[[ Data for review open ]]
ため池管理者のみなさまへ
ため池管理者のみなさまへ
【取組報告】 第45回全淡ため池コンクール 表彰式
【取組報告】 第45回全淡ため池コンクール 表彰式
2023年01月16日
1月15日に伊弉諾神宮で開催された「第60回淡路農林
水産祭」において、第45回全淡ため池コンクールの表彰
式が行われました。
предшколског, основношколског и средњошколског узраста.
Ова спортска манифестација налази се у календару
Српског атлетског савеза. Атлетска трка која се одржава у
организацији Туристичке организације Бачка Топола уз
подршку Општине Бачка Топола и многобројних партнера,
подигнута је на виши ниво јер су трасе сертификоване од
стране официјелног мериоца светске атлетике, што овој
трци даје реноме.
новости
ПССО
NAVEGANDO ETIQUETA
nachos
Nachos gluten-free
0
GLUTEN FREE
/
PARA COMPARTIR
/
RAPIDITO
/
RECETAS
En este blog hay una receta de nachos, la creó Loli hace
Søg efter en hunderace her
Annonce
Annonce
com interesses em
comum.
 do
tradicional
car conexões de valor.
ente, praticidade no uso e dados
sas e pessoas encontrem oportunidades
[[ Data for review closed ]]
*Work instructions:*
Every line from the first entry to the line containing "Српског атлетског савеза." should be transcribed exactly, and nothing beyond it.

*Answer for the task:*
ため池管理者のみなさまへ
ため池管理者のみなさまへ
【取組報告】 第45回全淡ため池コンクール 表彰式
【取組報告】 第45回全淡ため池コンクール 表彰式
2023年01月16日
1月15日に伊弉諾神宮で開催された「第60回淡路農林
水産祭」において、第45回全淡ため池コンクールの表彰
式が行われました。
предшколског, основношколског и средњошколског узраста.
Ова спортска манифестација налази се у календару
Српског атлетског савеза. Атлетска трка која се одржава у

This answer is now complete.